Self-regulation is needed for emotional and cognitive development. It helps children respond to stress and challenges. And life has a lot of waiting. Waiting happens at dentists' offices, on lines at Disney, and anything relating to the department of motor vehicles. We cannot rush seeds to grow, babies to be born, bread to rise and caterpillars to turn into butterflies. If you want ketchup from the bottle, there will be lots of anticipation. These are things we cannot speed up. Yet our technologies spoil us. We get everything fast. We eat fast food, get fast downloads and text instant messages. We don't like to wait, and life is good.
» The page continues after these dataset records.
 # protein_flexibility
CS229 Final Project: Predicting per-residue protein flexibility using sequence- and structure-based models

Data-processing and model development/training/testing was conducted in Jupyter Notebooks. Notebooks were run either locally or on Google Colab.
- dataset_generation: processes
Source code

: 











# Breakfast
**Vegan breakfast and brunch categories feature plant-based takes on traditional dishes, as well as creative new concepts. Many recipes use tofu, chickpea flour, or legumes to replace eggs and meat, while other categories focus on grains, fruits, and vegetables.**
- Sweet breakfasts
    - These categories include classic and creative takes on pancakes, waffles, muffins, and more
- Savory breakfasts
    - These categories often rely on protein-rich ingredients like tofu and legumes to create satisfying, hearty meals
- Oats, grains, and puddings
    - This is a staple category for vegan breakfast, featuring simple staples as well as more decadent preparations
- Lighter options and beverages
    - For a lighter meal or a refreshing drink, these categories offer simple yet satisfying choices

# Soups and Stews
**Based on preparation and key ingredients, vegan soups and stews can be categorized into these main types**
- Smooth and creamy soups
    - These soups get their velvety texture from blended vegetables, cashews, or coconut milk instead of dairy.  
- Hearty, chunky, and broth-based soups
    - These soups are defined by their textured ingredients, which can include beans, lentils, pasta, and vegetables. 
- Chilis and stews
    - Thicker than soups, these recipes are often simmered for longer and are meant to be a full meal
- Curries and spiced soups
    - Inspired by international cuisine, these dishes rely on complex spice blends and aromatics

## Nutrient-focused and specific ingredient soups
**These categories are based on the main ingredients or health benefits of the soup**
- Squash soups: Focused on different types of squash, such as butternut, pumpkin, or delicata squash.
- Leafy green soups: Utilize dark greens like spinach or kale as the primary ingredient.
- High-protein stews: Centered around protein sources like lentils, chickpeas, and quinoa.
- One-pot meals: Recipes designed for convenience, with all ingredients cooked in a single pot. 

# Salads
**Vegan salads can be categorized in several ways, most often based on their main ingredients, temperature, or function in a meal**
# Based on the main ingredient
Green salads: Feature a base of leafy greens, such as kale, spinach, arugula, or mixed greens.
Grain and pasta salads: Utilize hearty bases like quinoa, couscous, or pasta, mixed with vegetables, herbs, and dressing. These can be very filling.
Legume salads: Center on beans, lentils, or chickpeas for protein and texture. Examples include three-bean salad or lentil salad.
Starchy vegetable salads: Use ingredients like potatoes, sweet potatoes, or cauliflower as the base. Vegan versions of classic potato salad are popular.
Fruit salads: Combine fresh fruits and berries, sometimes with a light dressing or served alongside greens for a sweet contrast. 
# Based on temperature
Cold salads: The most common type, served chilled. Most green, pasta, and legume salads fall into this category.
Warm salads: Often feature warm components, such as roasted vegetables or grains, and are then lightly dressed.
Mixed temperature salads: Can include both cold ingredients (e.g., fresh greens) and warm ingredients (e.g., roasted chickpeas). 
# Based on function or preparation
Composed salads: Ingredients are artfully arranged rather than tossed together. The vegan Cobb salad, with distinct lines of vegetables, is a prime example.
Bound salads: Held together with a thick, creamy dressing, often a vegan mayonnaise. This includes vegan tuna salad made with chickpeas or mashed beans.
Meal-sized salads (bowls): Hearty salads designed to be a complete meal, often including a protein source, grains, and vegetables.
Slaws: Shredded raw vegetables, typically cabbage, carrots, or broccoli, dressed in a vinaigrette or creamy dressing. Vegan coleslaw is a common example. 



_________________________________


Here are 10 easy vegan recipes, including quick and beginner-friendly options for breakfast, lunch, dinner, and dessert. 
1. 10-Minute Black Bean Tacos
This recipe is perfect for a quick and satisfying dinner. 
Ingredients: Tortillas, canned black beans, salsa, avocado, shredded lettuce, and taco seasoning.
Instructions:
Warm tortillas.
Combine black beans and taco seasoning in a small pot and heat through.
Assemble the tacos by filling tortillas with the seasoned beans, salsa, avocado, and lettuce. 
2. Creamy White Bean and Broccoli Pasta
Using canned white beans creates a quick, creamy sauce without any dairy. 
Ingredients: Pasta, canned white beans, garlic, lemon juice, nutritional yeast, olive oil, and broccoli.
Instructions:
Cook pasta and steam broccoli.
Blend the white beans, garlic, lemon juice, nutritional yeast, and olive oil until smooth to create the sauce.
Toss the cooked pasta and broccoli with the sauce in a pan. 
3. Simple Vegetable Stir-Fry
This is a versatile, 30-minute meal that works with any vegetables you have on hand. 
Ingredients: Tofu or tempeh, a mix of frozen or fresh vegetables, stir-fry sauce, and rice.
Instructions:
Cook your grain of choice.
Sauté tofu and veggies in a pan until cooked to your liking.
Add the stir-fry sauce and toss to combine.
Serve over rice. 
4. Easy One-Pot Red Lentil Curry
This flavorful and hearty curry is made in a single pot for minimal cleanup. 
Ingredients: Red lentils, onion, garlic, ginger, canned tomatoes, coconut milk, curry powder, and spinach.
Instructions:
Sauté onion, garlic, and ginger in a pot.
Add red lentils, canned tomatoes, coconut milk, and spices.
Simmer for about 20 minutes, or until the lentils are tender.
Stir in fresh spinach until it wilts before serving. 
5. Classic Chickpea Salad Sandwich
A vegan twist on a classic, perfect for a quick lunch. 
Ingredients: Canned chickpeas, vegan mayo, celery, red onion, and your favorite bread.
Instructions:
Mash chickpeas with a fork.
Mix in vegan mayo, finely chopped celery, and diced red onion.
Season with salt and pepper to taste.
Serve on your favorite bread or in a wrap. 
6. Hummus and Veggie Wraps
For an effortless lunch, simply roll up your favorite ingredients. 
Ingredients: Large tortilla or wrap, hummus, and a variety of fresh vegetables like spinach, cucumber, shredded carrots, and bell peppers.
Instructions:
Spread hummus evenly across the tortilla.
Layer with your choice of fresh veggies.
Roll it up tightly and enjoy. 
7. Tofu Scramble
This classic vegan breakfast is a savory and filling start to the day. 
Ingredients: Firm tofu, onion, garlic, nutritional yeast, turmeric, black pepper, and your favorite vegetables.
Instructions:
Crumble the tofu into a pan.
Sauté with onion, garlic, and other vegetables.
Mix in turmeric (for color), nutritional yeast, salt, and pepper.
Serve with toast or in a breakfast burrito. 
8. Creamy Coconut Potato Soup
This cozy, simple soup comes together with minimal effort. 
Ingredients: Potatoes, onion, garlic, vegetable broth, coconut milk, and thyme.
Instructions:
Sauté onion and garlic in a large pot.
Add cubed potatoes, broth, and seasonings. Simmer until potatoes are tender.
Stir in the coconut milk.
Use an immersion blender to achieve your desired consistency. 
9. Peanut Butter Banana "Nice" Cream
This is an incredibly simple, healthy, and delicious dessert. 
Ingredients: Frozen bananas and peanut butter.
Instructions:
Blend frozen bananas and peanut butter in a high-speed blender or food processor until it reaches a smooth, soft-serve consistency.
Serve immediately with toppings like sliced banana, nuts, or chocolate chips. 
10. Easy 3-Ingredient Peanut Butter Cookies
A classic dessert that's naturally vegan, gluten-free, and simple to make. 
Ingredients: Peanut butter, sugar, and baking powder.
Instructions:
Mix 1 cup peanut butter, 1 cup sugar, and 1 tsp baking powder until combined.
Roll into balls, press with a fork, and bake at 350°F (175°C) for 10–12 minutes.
But what researchers have found is that the lack of self-regulation in children has been linked to obesity, cognition issues, autoimmune disorders, poor coping mechanisms and cancer. Additionally, as many as half of the children in North America have poor-self regulation skills by the time they reach school age.1
Usually, we link IQ tests as the best predictor of success, so we track children based on their performance on these tests. But there are other, more important traits that can lead to success, such as persistence, patience and pluck. It is these other skills that allow you to overcome obstacles toward reaching your goal. As reported in the New York Times, researchers have found how best to train students in these skills: "Character is created by encountering and overcoming failure and disappointment."2
The data says that children on both ends of the socioeconomic spectrum are not developing character-building skills. The "haves" are protecting their children from adversity so that they never build a relationship with failure or disappointment. And while the "have-nots" are bombarded with so many "character-building opportunities," there is little coaching and guidance to help them convert tragedy into triumph. Additionally, the report in the Times says, being overstressed prevents children from being focused or alert, which are the ideal modes for learning. The character-building process is interrupted by stress, hunger, environment or the caregiver's inadequate responses. And that creates problems for the child at school, for the schools and, ultimately, for all of us.
The Benefits of Self-Regulation
The good news is that these skills of self-regulation can be taught and learned. They are not genetic traits. For younger children, the games Simon Says and 1-2-3 Red-Light are great ways to gain self-regulation skills. Self-regulation improves attention, motor control and control of impulses.3 As I note in my book, Save Our Science, STEM education is also a great way to teach children patience. Experiments don’t happen quickly, and they cannot be hurried. Growing rock candy takes time, but it is so worth it.
For success in life, we must teach kids to wait. Even though society pushes for faster and faster, human development cannot be rushed, and there is no substitute for developing these character-building traits. Teaching our children to resist temptation in favor of long-term goals is important for individual, societal and economic growth.4
So sit and wait, and reap the benefits of being patient. Be the tortoise, not the hare. Good things come to those who wait.
1Shanker, Stuart. "Self-Regulation: Calm, Alert, and Learning." Education Canada 50, no. 3 (2010): 4-7.
2Paul, Annie Murphy. "School of Hard Knocks: ‘How Children Succeed,’ by Paul Tough." New York Times, August 23, 2012.
3Mitchell, Alanna. "Part 3: How a Marshmallow Can Predict Your Future." Toronto Star, November 2, 2009.
4Casey, B. J., Leah H. Somerville, Ian H. Gotlib, Ozlem Ayduk, Nicholas T. Franklin, Mary K. Askren, John Jonides, et al. "Behavioral and Neural Correlates of Delay of Gratification 40 Years Later." Proceedings of the National Academy of Sciences 108, no. 36 (September 6, 2011): 14998-5003.